(Task inputs begins)

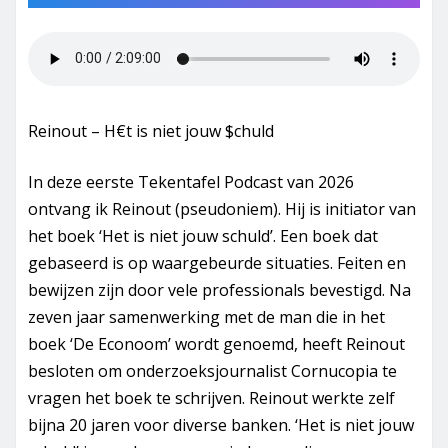
Reinout – H€t is niet jouw $chuld
In deze eerste Tekentafel Podcast van 2026
ontvang ik Reinout (pseudoniem). Hij is initiator van
het boek ‘Het is niet jouw schuld’. Een boek dat
gebaseerd is op waargebeurde situaties. Feiten en
bewijzen zijn door vele professionals bevestigd. Na
zeven jaar samenwerking met de man die in het
boek ‘De Econoom’ wordt genoemd, heeft Reinout
besloten om onderzoeksjournalist Cornucopia te
vragen het boek te schrijven. Reinout werkte zelf
bijna 20 jaren voor diverse banken. ‘Het is niet jouw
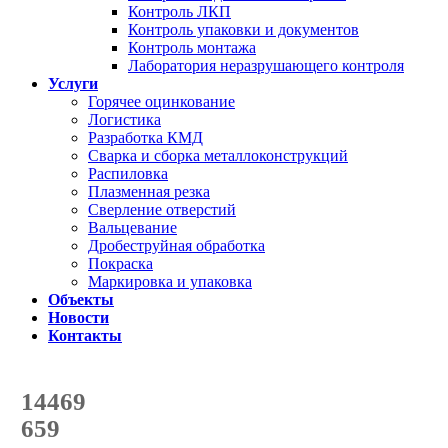
Контроль ЛКП
Контроль упаковки и документов
Контроль монтажа
Лаборатория неразрушающего контроля
Услуги
Горячее оцинкование
Логистика
Разработка КМД
Сварка и сборка металлоконструкций
Распиловка
Плазменная резка
Сверление отверстий
Вальцевание
Дробеструйная обработка
Покраска
Маркировка и упаковка
Объекты
Новости
Контакты
Счетчик количества
отгруженных тонн
14469
с начала года
659
с начала месяца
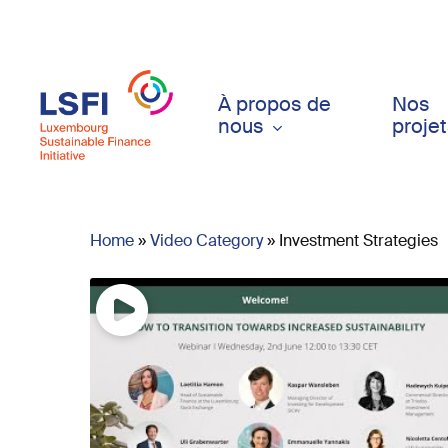
Skip
to
main
content
À propos de
Nos
nous
proje
Home
»
Video Category
»
Investment Strategies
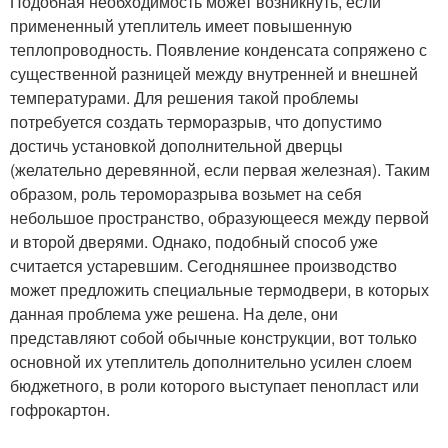
Подобная необходимость может возникнуть, если
примененный утеплитель имеет повышенную
теплопроводность. Появление конденсата сопряжено с
существенной разницей между внутренней и внешней
температурами. Для решения такой проблемы
потребуется создать терморазрыв, что допустимо
достичь установкой дополнительной дверцы
(желательно деревянной, если первая железная). Таким
образом, роль тероморазрыва возьмет на себя
небольшое пространство, образующееся между первой
и второй дверями. Однако, подобный способ уже
считается устаревшим. Сегодняшнее производство
может предложить специальные термодвери, в которых
данная проблема уже решена. На деле, они
представляют собой обычные конструкции, вот только
основной их утеплитель дополнительно усилен слоем
бюджетного, в роли которого выступает пенопласт или
гофрокартон.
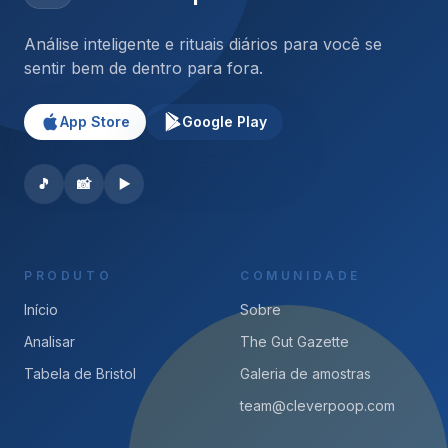
Análise inteligente e rituais diários para você se
sentir bem de dentro para fora.
App Store
Google Play
🎵
📸
▶️
PRODUTO
COMUNIDADE
Início
Sobre
Analisar
The Gut Gazette
Tabela de Bristol
Galeria de amostras
team@cleverpoop.com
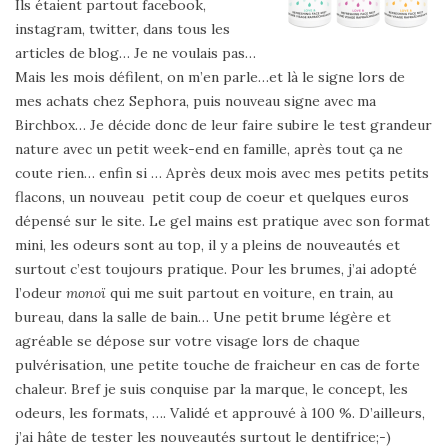
Ils étaient partout facebook,
instagram, twitter, dans tous les
articles de blog… Je ne voulais pas…
Mais les mois défilent, on m’en parle…et là le signe lors de
mes achats chez Sephora, puis nouveau signe avec ma
Birchbox… Je décide donc de leur faire subire le test grandeur
nature avec un petit week-end en famille, après tout ça ne
coute rien… enfin si … Après deux mois avec mes petits petits
flacons, un nouveau petit coup de coeur et quelques euros
dépensé sur le site. Le gel mains est pratique avec son format
mini, les odeurs sont au top, il y a pleins de nouveautés et
surtout c’est toujours pratique. Pour les brumes, j’ai adopté
l’odeur
monoï
qui me suit partout en voiture, en train, au
bureau, dans la salle de bain… Une petit brume légère et
agréable se dépose sur votre visage lors de chaque
pulvérisation, une petite touche de fraicheur en cas de forte
chaleur. Bref je suis conquise par la marque, le concept, les
odeurs, les formats, …. Validé et approuvé à 100 %. D’ailleurs,
j’ai hâte de tester les nouveautés surtout le dentifrice;-)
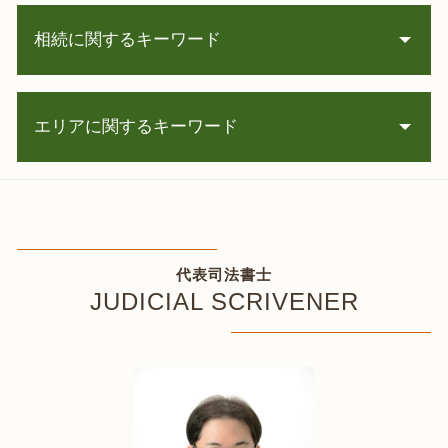
債務整理 司法書士 弁護士
相続に関するキーワード
サラ金 取り立て
自己破産 住宅ローン
消滅時効 援用
相続 必要書類
債務整理 種類
エリアに関するキーワード
相続 兄弟 争い
夫 借金
相続 ローン
個人再生 会社に ばれる
贈与 手続き
自己破産 余市町 相談
自己 破産 家族 に ばれる
遺言書 種類
債務整理 安平町 司法書士
破産 申立
相続登記 義務
凍結口座解除 白老町 司法書士
借金生活 保護
銀行 凍結 解除
凍結口座解除 伊達市 相談
家裁 調停
代表司法書士
相続 借金
相続 登記 余市町 相談
債権 借金
JUDICIAL SCRIVENER
死亡 口座 凍結 解除
任意整理 小樽市 相談
時効の援用 とは
遺産相続 不動産
任意整理 恵庭市 相談
自己破産 会社
相続 寄与分
凍結口座解除 札幌 相談
任意整理 個人
相続 子供
遺言書作成 室蘭市 相談
自己破産 配偶者
相続登記 期限
相続 登別市 相談
任意整理 支払い遅れ
株 相続
相続 函館市 司法書士
個人再生 流れ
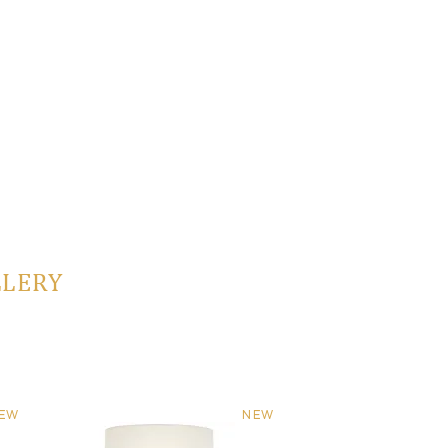
LLERY
EW
NEW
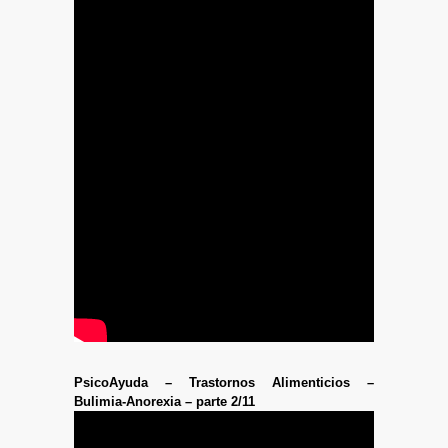
PsicoAyuda – Trastornos Alimenticios –
Bulimia-Anorexia – parte 2/11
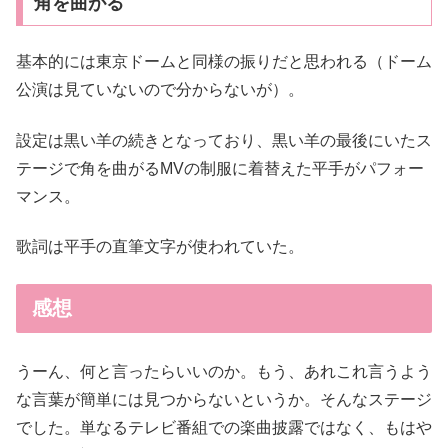
角を曲がる
基本的には東京ドームと同様の振りだと思われる（ドーム
公演は見ていないので分からないが）。
設定は黒い羊の続きとなっており、黒い羊の最後にいたス
テージで角を曲がるMVの制服に着替えた平手がパフォー
マンス。
歌詞は平手の直筆文字が使われていた。
感想
うーん、何と言ったらいいのか。もう、あれこれ言うよう
な言葉が簡単には見つからないというか。そんなステージ
でした。単なるテレビ番組での楽曲披露ではなく、もはや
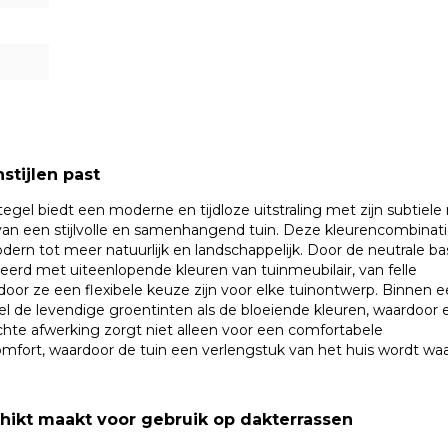
stijlen past
egel biedt een moderne en tijdloze uitstraling met zijn subtiele
n van een stijlvolle en samenhangend tuin. Deze kleurencombinat
modern tot meer natuurlijk en landschappelijk. Door de neutrale ba
rd met uiteenlopende kleuren van tuinmeubilair, van felle
door ze een flexibele keuze zijn voor elke tuinontwerp. Binnen 
 de levendige groentinten als de bloeiende kleuren, waardoor 
achte afwerking zorgt niet alleen voor een comfortabele
comfort, waardoor de tuin een verlengstuk van het huis wordt waa
hikt maakt voor gebruik op dakterrassen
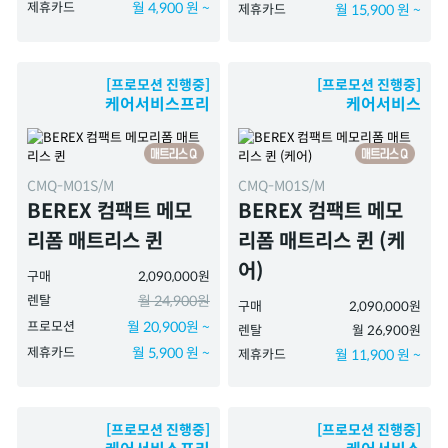
제휴카드
월 4,900 원 ~
제휴카드
월 15,900 원 ~
[프로모션 진행중]
[프로모션 진행중]
케어서비스프리
케어서비스
CMQ-M01S/M
CMQ-M01S/M
BEREX 컴팩트 메모
BEREX 컴팩트 메모
리폼 매트리스 퀸
리폼 매트리스 퀸 (케
어)
구매
2,090,000원
렌탈
월 24,900원
구매
2,090,000원
프로모션
월 20,900원 ~
렌탈
월 26,900원
제휴카드
월 5,900 원 ~
제휴카드
월 11,900 원 ~
[프로모션 진행중]
[프로모션 진행중]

(Task inputs ends)

**Exercise:**
Only the text of the records belongs in the answer; reproduce it verbatim, with no pictures.

**Response to the exercise:**
Reinout – H€t is niet jouw $chuld
In deze eerste Tekentafel Podcast van 2026
ontvang ik Reinout (pseudoniem). Hij is initiator van
het boek ‘Het is niet jouw schuld’. Een boek dat
gebaseerd is op waargebeurde situaties. Feiten en
bewijzen zijn door vele professionals bevestigd. Na
zeven jaar samenwerking met de man die in het
boek ‘De Econoom’ wordt genoemd, heeft Reinout
besloten om onderzoeksjournalist Cornucopia te
vragen het boek te schrijven. Reinout werkte zelf
bijna 20 jaren voor diverse banken. ‘Het is niet jouw
Контроль ЛКП
Контроль упаковки и документов
Контроль монтажа
Лаборатория неразрушающего контроля
Услуги
Горячее оцинкование
Логистика
Разработка КМД
Сварка и сборка металлоконструкций
Распиловка
Плазменная резка
Сверление отверстий
Вальцевание
Дробеструйная обработка
Покраска
Маркировка и упаковка
Объекты
Новости
Контакты
Счетчик количества
отгруженных тонн
14469
с начала года
659
с начала месяца
Skip
to
main
content
À propos de
Nos
nous
proje
Home
»
Video Category
»
Investment Strategies
Подобная необходимость может возникнуть, если
примененный утеплитель имеет повышенную
теплопроводность. Появление конденсата сопряжено с
существенной разницей между внутренней и внешней
температурами. Для решения такой проблемы
потребуется создать терморазрыв, что допустимо
достичь установкой дополнительной дверцы
(желательно деревянной, если первая железная). Таким
образом, роль тероморазрыва возьмет на себя
небольшое пространство, образующееся между первой
и второй дверями. Однако, подобный способ уже
считается устаревшим. Сегодняшнее производство
может предложить специальные термодвери, в которых
данная проблема уже решена. На деле, они
представляют собой обычные конструкции, вот только
основной их утеплитель дополнительно усилен слоем
бюджетного, в роли которого выступает пенопласт или
гофрокартон.
Análise inteligente e rituais diários para você se
sentir bem de dentro para fora.
App Store
Google Play
🎵
📸
▶️
PRODUTO
COMUNIDADE
Início
Sobre
Analisar
The Gut Gazette
Tabela de Bristol
Galeria de amostras
team@cleverpoop.com
Ils étaient partout facebook,
instagram, twitter, dans tous les
articles de blog… Je ne voulais pas…
Mais les mois défilent, on m’en parle…et là le signe lors de
mes achats chez Sephora, puis nouveau signe avec ma
Birchbox… Je décide donc de leur faire subire le test grandeur
nature avec un petit week-end en famille, après tout ça ne
coute rien… enfin si … Après deux mois avec mes petits petits
flacons, un nouveau petit coup de coeur et quelques euros
dépensé sur le site. Le gel mains est pratique avec son format
mini, les odeurs sont au top, il y a pleins de nouveautés et
surtout c’est toujours pratique. Pour les brumes, j’ai adopté
l’odeur
monoï
qui me suit partout en voiture, en train, au
bureau, dans la salle de bain… Une petit brume légère et
agréable se dépose sur votre visage lors de chaque
pulvérisation, une petite touche de fraicheur en cas de forte
chaleur. Bref je suis conquise par la marque, le concept, les
odeurs, les formats, …. Validé et approuvé à 100 %. D’ailleurs,
j’ai hâte de tester les nouveautés surtout le dentifrice;-)
債務整理 司法書士 弁護士
相続に関するキーワード
サラ金 取り立て
自己破産 住宅ローン
消滅時効 援用
相続 必要書類
債務整理 種類
エリアに関するキーワード
相続 兄弟 争い
夫 借金
相続 ローン
個人再生 会社に ばれる
贈与 手続き
自己破産 余市町 相談
自己 破産 家族 に ばれる
遺言書 種類
債務整理 安平町 司法書士
破産 申立
相続登記 義務
凍結口座解除 白老町 司法書士
借金生活 保護
銀行 凍結 解除
凍結口座解除 伊達市 相談
家裁 調停
代表司法書士
相続 借金
相続 登記 余市町 相談
債権 借金
JUDICIAL SCRIVENER
死亡 口座 凍結 解除
任意整理 小樽市 相談
時効の援用 とは
遺産相続 不動産
任意整理 恵庭市 相談
自己破産 会社
相続 寄与分
凍結口座解除 札幌 相談
任意整理 個人
相続 子供
遺言書作成 室蘭市 相談
自己破産 配偶者
相続登記 期限
相続 登別市 相談
任意整理 支払い遅れ
株 相続
相続 函館市 司法書士
個人再生 流れ
LLERY
EW
NEW
PsicoAyuda – Trastornos Alimenticios –
Bulimia-Anorexia – parte 2/11
角を曲がる
基本的には東京ドームと同様の振りだと思われる（ドーム
公演は見ていないので分からないが）。
設定は黒い羊の続きとなっており、黒い羊の最後にいたス
テージで角を曲がるMVの制服に着替えた平手がパフォー
マンス。
歌詞は平手の直筆文字が使われていた。
感想
うーん、何と言ったらいいのか。もう、あれこれ言うよう
な言葉が簡単には見つからないというか。そんなステージ
でした。単なるテレビ番組での楽曲披露ではなく、もはや
stijlen past
egel biedt een moderne en tijdloze uitstraling met zijn subtiele
n van een stijlvolle en samenhangend tuin. Deze kleurencombinat
modern tot meer natuurlijk en landschappelijk. Door de neutrale ba
rd met uiteenlopende kleuren van tuinmeubilair, van felle
door ze een flexibele keuze zijn voor elke tuinontwerp. Binnen 
 de levendige groentinten als de bloeiende kleuren, waardoor 
achte afwerking zorgt niet alleen voor een comfortabele
comfort, waardoor de tuin een verlengstuk van het huis wordt waa
hikt maakt voor gebruik op dakterrassen
제휴카드
월 4,900 원 ~
제휴카드
월 15,900 원 ~
[프로모션 진행중]
[프로모션 진행중]
케어서비스프리
케어서비스
CMQ-M01S/M
CMQ-M01S/M
BEREX 컴팩트 메모
BEREX 컴팩트 메모
리폼 매트리스 퀸
리폼 매트리스 퀸 (케
어)
구매
2,090,000원
렌탈
월 24,900원
구매
2,090,000원
프로모션
월 20,900원 ~
렌탈
월 26,900원
제휴카드
월 5,900 원 ~
제휴카드
월 11,900 원 ~
[프로모션 진행중]
[프로모션 진행중]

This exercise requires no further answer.